H. Laurent introduced the function
$$f(z)=\sum_{n=1}^\infty(\sin\pi z)^2\left(\frac{1}{n^2\sin\frac{\pi z}{n}}-\frac{1}{\pi n (n-z)}\right)^2$$
whose real roots are the positive primes and have no negative zeros.
(Interméd. Math. 5 (1898) p. 78; 15 (1908) p. 265 [Question 1263]. With a rectification by P. Fatou (Interméd. Math. 16 (1909) p. 248)
I read this on a French translation of a German Encyclopedia that I have not at this moment to give his complete reference.

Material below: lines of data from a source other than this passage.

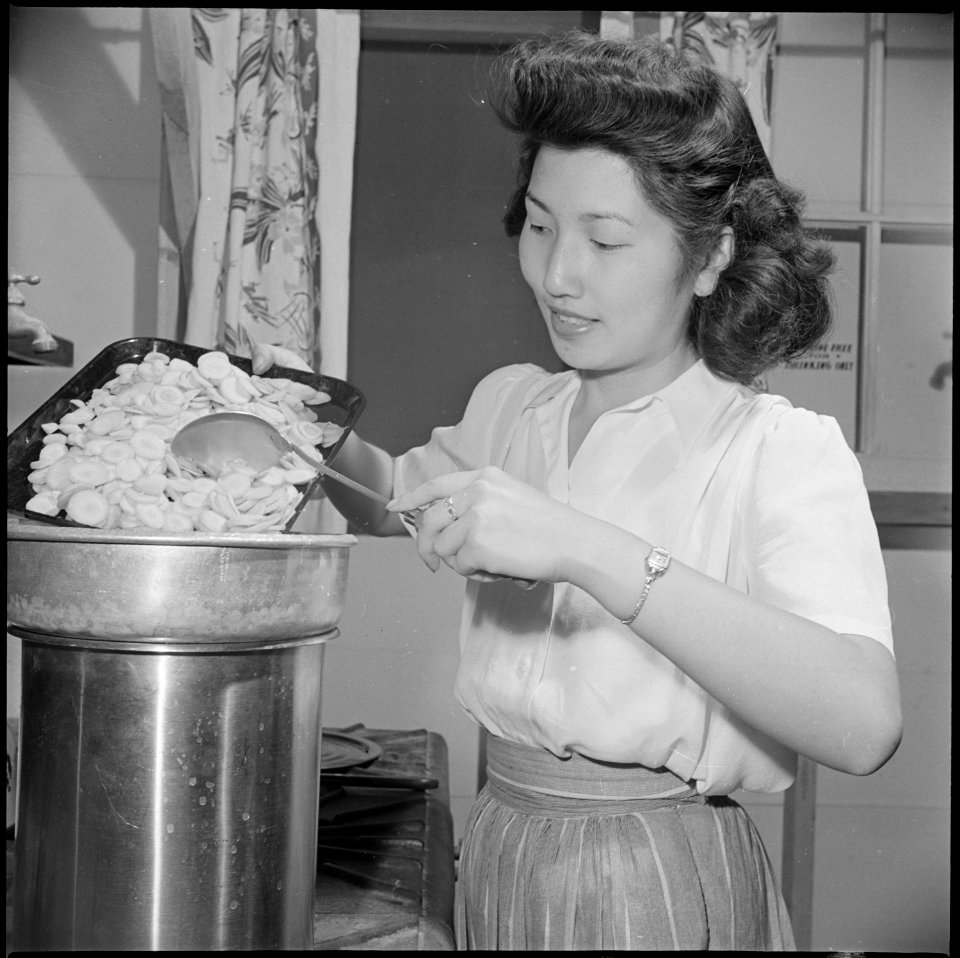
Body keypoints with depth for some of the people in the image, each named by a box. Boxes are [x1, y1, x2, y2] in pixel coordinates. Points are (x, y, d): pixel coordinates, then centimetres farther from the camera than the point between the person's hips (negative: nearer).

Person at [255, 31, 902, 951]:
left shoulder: (781, 451, -15)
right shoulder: (507, 405, 3)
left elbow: (865, 723, -31)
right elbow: (394, 496, 23)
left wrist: (587, 551, -36)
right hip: (494, 858, 5)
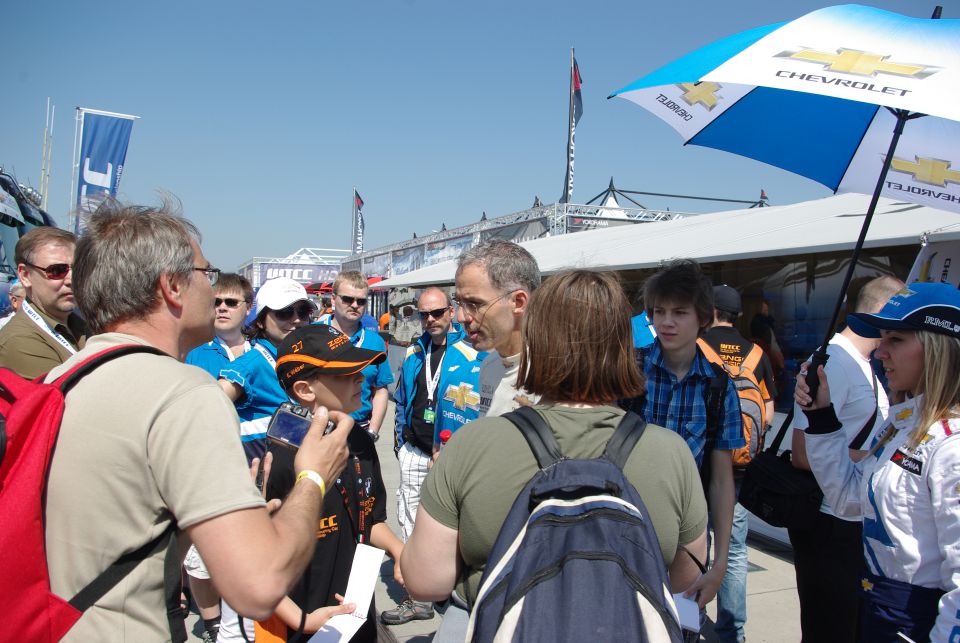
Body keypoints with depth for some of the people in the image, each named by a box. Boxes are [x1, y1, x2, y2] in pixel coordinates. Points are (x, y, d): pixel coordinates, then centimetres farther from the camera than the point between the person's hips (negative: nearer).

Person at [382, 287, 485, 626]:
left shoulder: (472, 354, -9)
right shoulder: (413, 353, 9)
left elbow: (479, 407, -8)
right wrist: (401, 441, 16)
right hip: (414, 452, 5)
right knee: (411, 520, 7)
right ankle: (418, 597, 19)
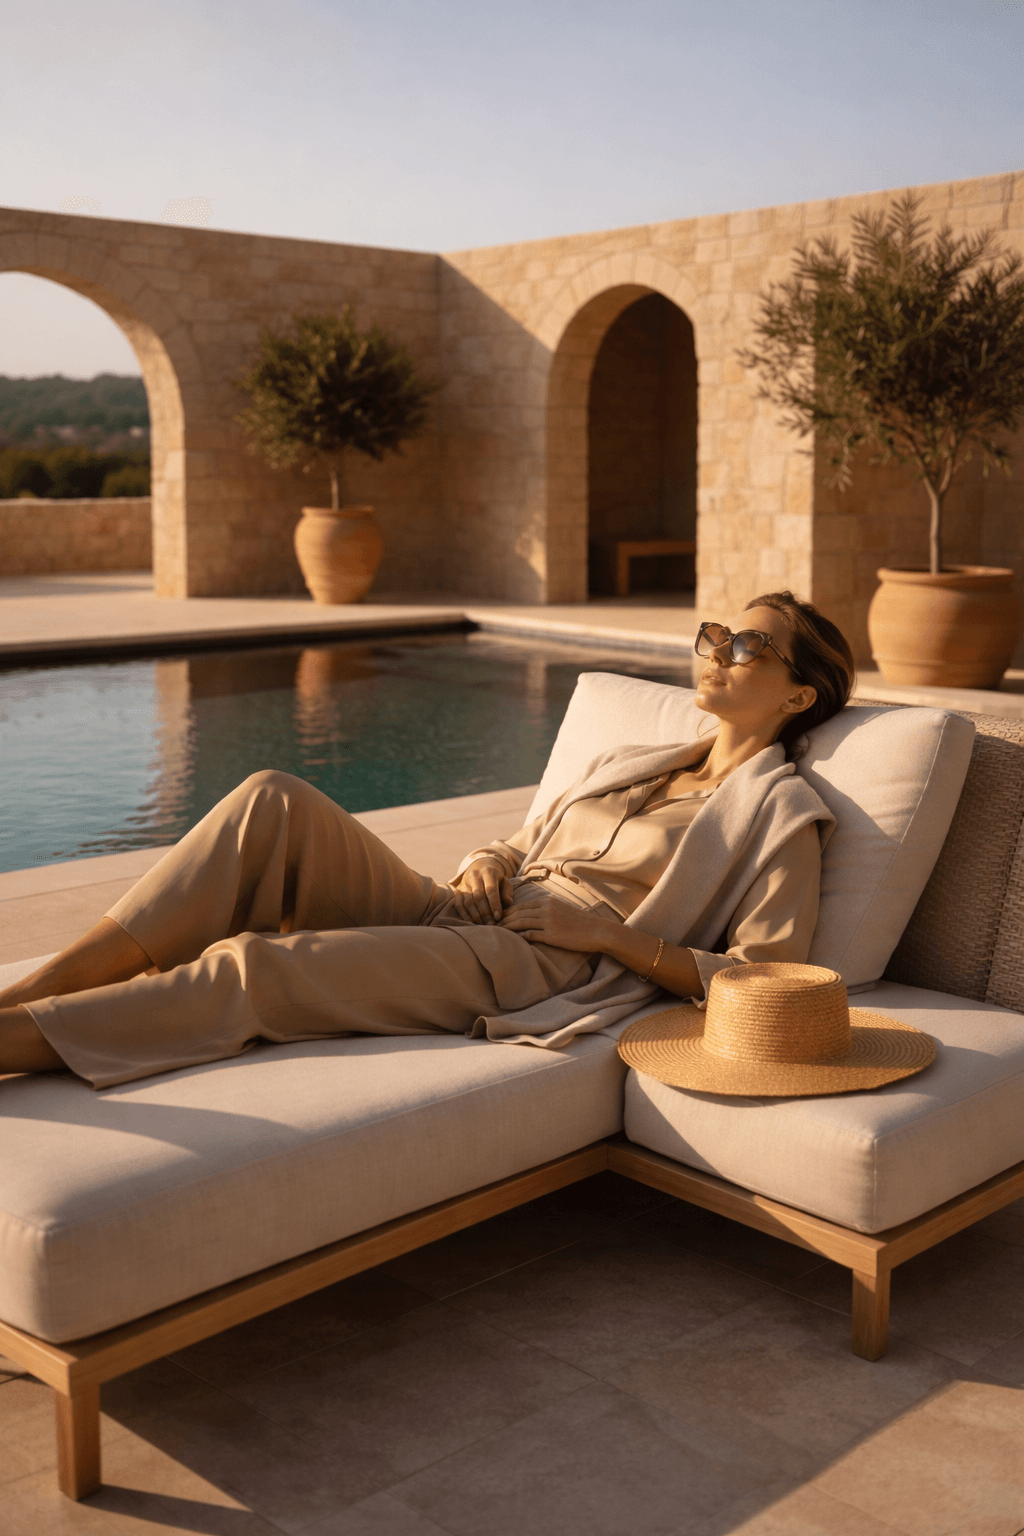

There is an amusing history of this Encyclopedia here at the University of Sevilla. The hole Encyclopedia and his French translation was acquired in the first years after the Civil War in Spain by the then only professor of mathematics in Seville, Mr. Patricio Peñalver. His successor was my thesis director, D Antonio de Castro Brzezicki. The Encyclopedia was in a cabinet with doors. One day when D. Antonio wanted to consult it, he noticed that it had diminished considerably. The maid was earning a bonus by selling the encyclopedia by weight as paper. Curiously, the paper was very light, the kind that yellows with time.
we should not be too critical of the cleaner, hunger is very bad, and the post-war years were terrible in Spain.
One of the volumes that was saved was the translation of P. Bachman's original by J. Hadamard and E. Maillet on "Propositions transcendentes de la théorie des nombres". Of which I have a photocopy at home.